* _Instructions for the task_
Pick out every line among the following rows that contains the string "lens", and copy each such line in full.

* _Input data_

■ ■ ■ ■ ■ ■ ■

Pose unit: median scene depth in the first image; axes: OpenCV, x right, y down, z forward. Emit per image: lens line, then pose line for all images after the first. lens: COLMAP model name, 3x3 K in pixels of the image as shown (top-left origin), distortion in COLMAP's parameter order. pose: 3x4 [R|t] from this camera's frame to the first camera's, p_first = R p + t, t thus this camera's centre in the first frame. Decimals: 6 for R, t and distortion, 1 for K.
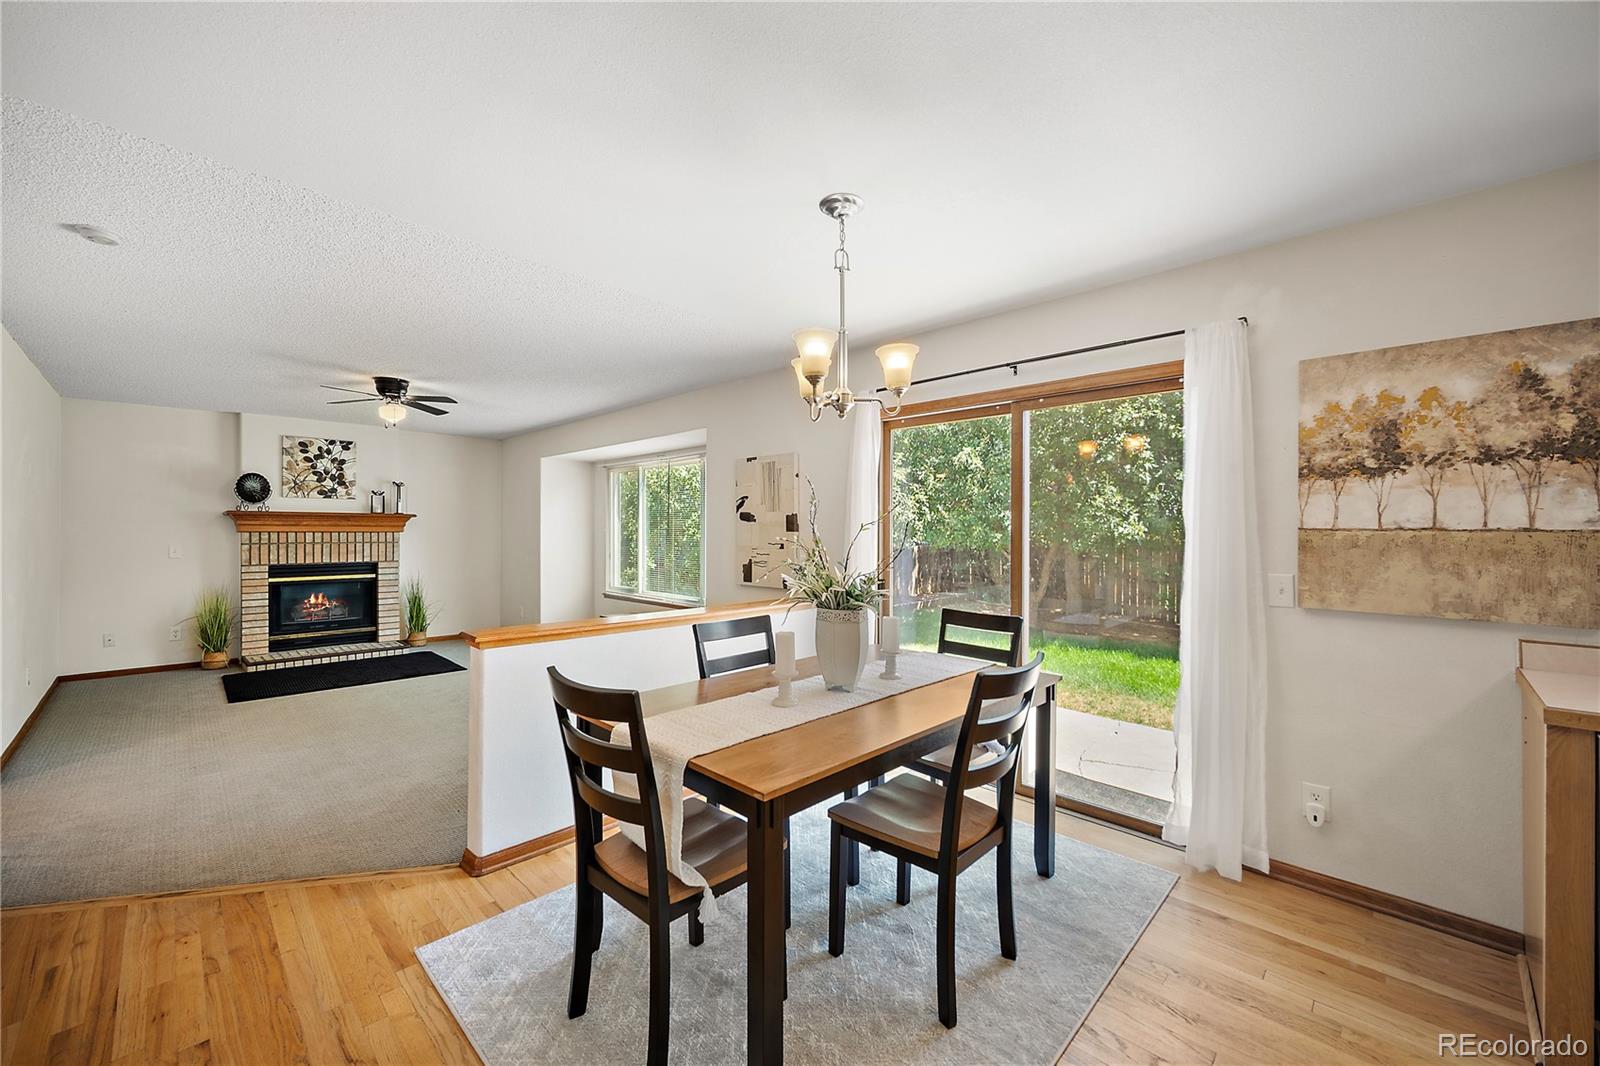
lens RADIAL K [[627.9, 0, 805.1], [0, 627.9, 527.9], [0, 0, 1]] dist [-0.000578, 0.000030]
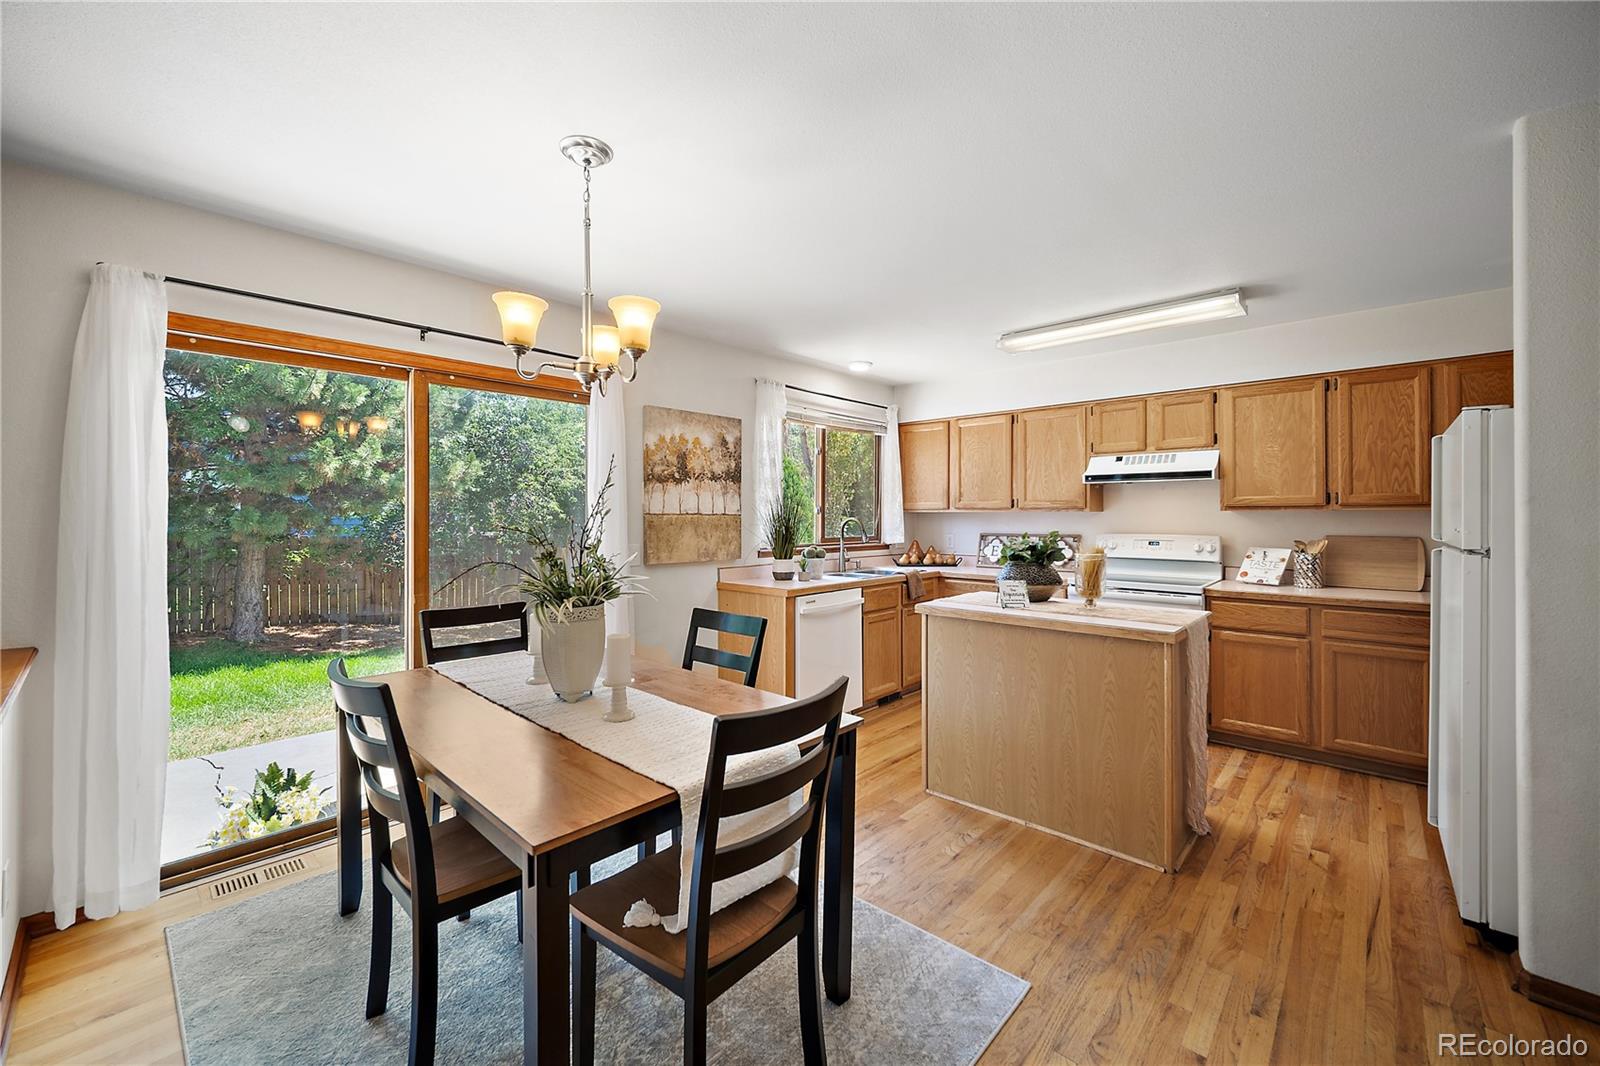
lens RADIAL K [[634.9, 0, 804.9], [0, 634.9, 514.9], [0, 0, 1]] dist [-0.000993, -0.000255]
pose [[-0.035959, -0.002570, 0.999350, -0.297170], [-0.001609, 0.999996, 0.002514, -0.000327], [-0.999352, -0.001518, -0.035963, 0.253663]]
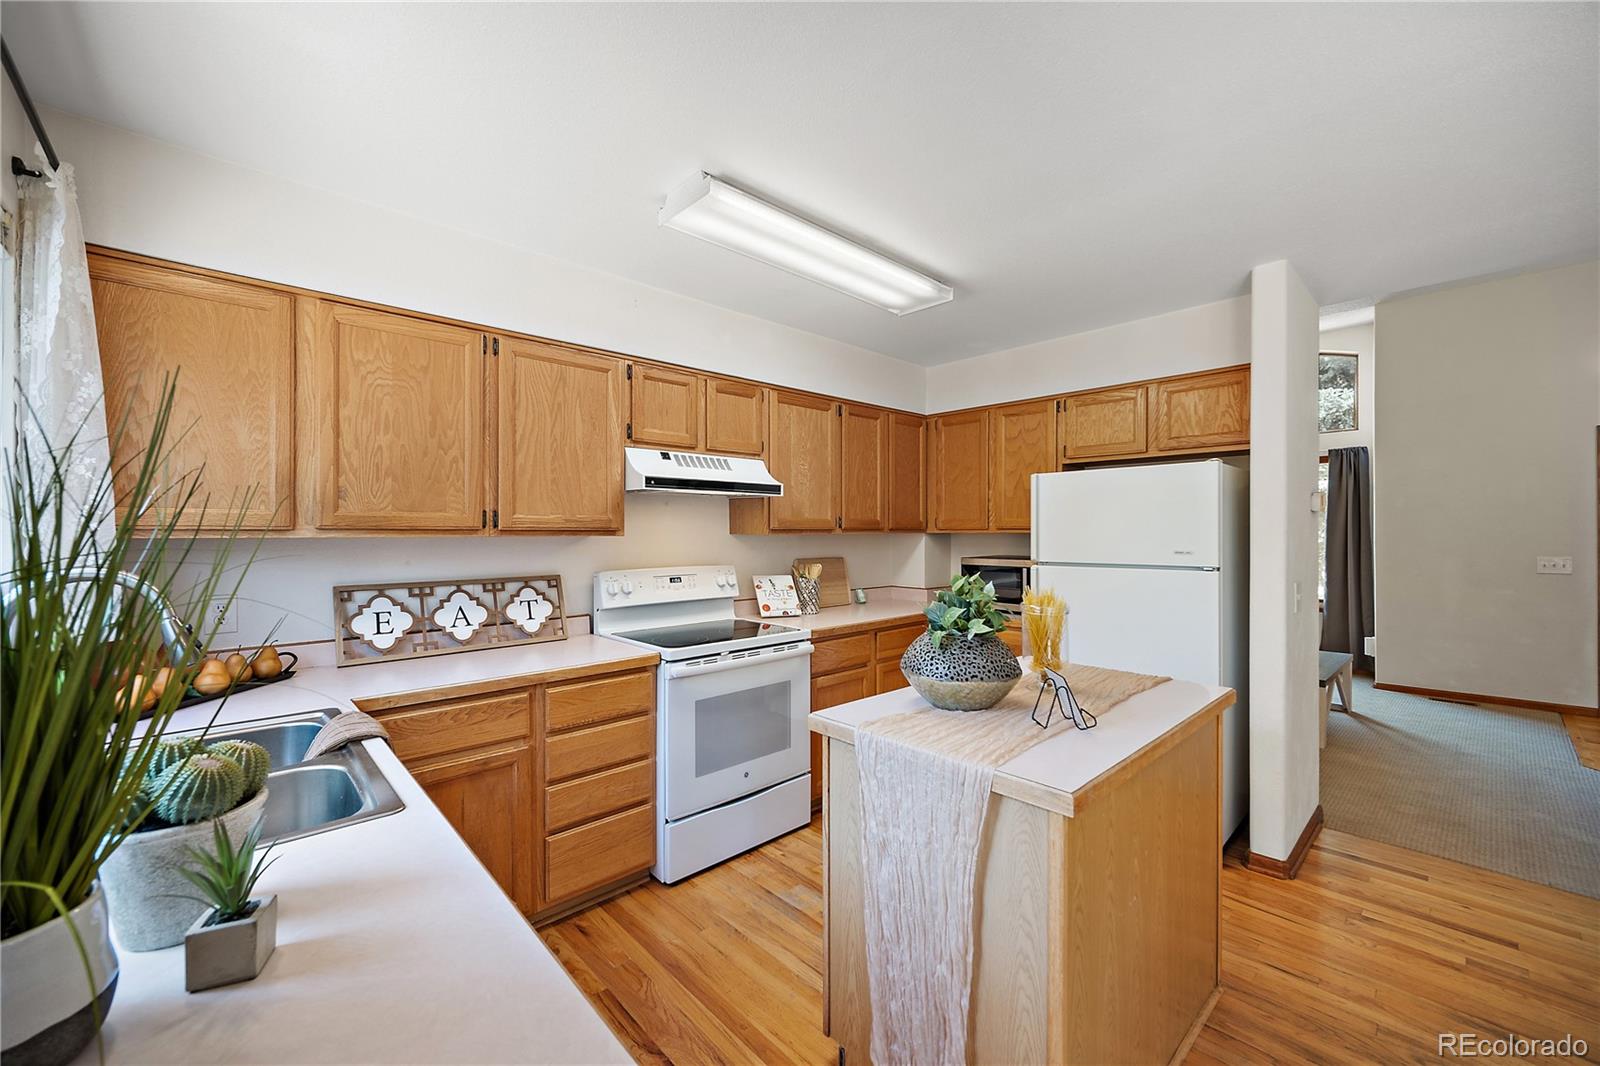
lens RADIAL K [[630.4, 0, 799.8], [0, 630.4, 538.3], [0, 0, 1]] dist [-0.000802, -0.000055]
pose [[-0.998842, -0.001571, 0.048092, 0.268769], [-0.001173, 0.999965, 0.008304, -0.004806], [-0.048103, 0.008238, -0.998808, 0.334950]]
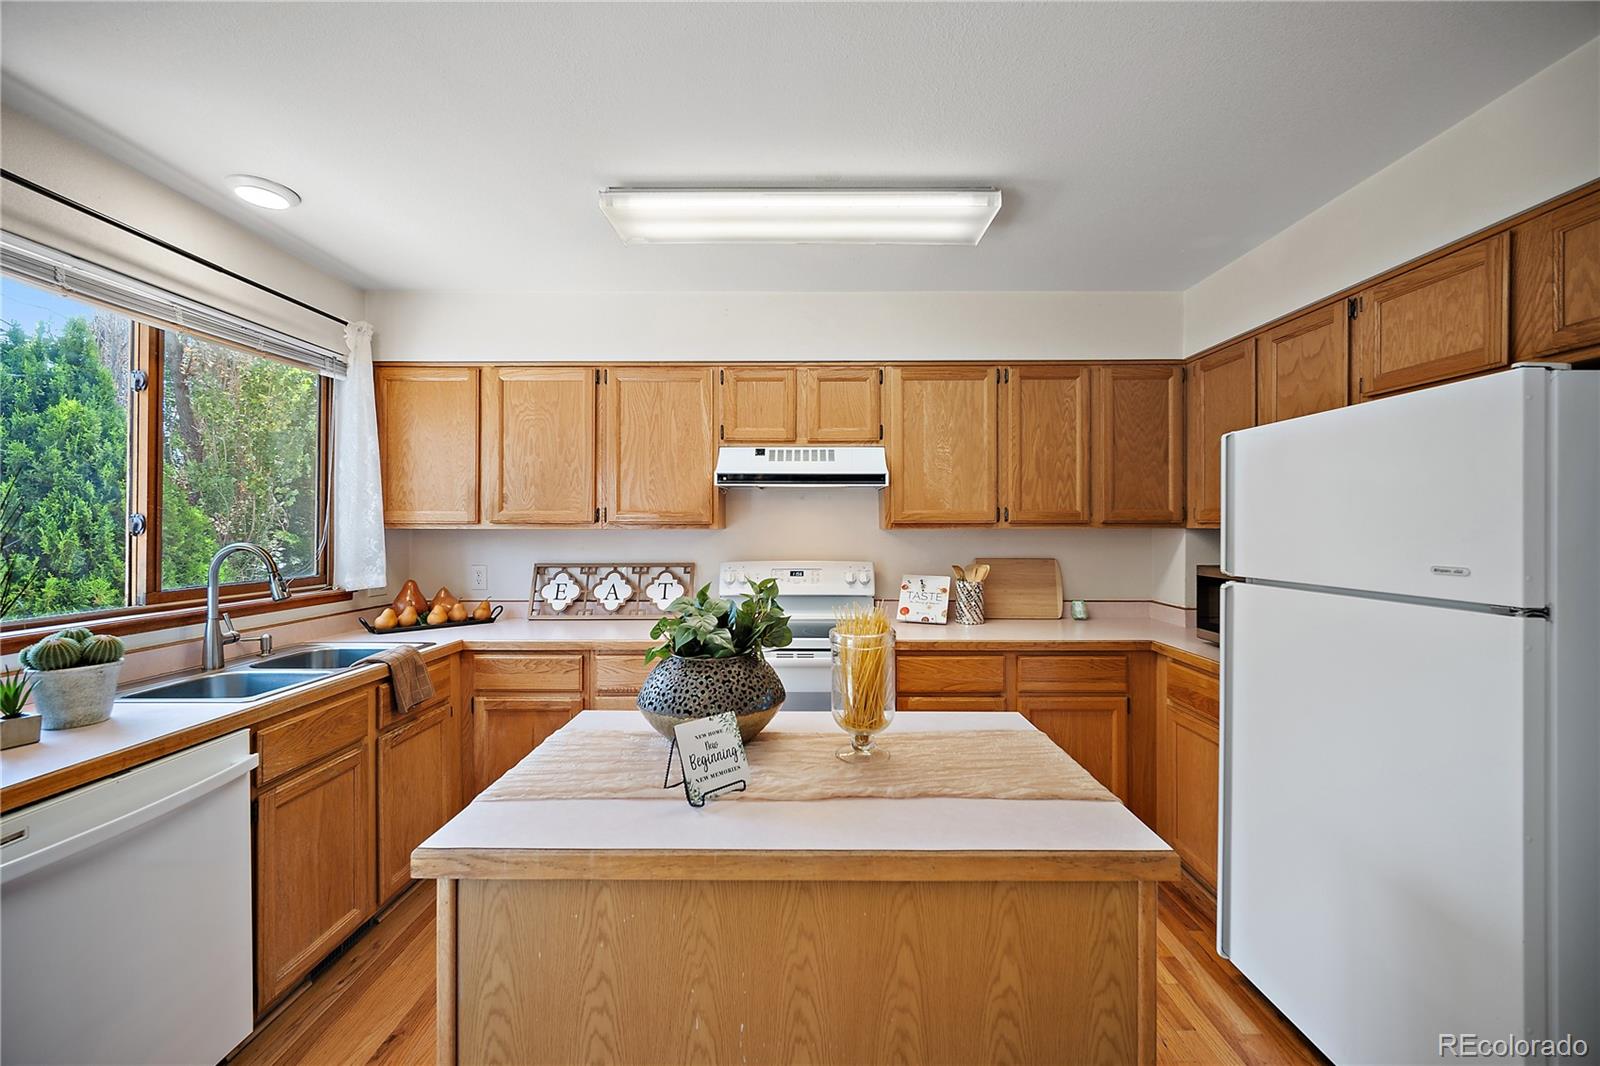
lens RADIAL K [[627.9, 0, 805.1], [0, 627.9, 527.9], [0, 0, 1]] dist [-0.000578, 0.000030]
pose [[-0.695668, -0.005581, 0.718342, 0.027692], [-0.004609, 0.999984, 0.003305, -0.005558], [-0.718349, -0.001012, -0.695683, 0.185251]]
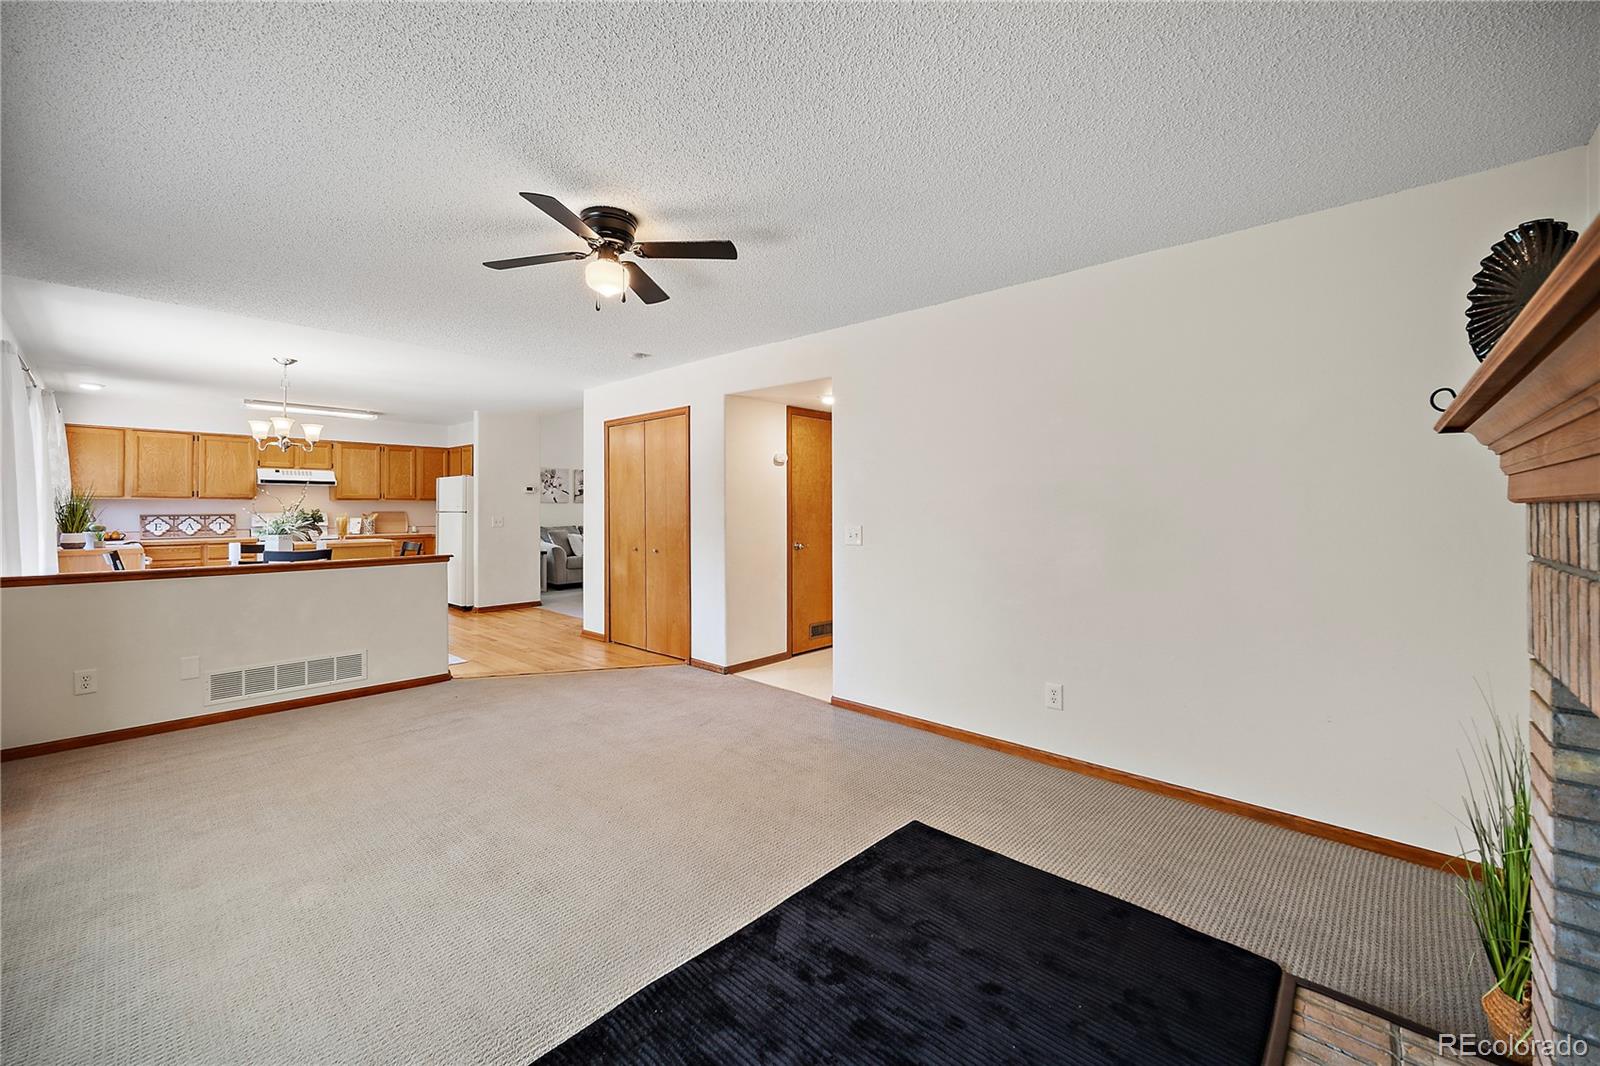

■ ■ ■ ■ ■ ■ ■

* _Your solution_
Pose unit: median scene depth in the first image; axes: OpenCV, x right, y down, z forward. Emit per image: lens line, then pose line for all images after the first. lens: COLMAP model name, 3x3 K in pixels of the image as shown (top-left origin), distortion in COLMAP's parameter order. pose: 3x4 [R|t] from this camera's frame to the first camera's, p_first = R p + t, t thus this camera's centre in the first frame. Decimals: 6 for R, t and distortion, 1 for K.
lens RADIAL K [[627.9, 0, 805.1], [0, 627.9, 527.9], [0, 0, 1]] dist [-0.000578, 0.000030]
lens RADIAL K [[634.9, 0, 804.9], [0, 634.9, 514.9], [0, 0, 1]] dist [-0.000993, -0.000255]
lens RADIAL K [[630.4, 0, 799.8], [0, 630.4, 538.3], [0, 0, 1]] dist [-0.000802, -0.000055]
lens RADIAL K [[627.9, 0, 805.1], [0, 627.9, 527.9], [0, 0, 1]] dist [-0.000578, 0.000030]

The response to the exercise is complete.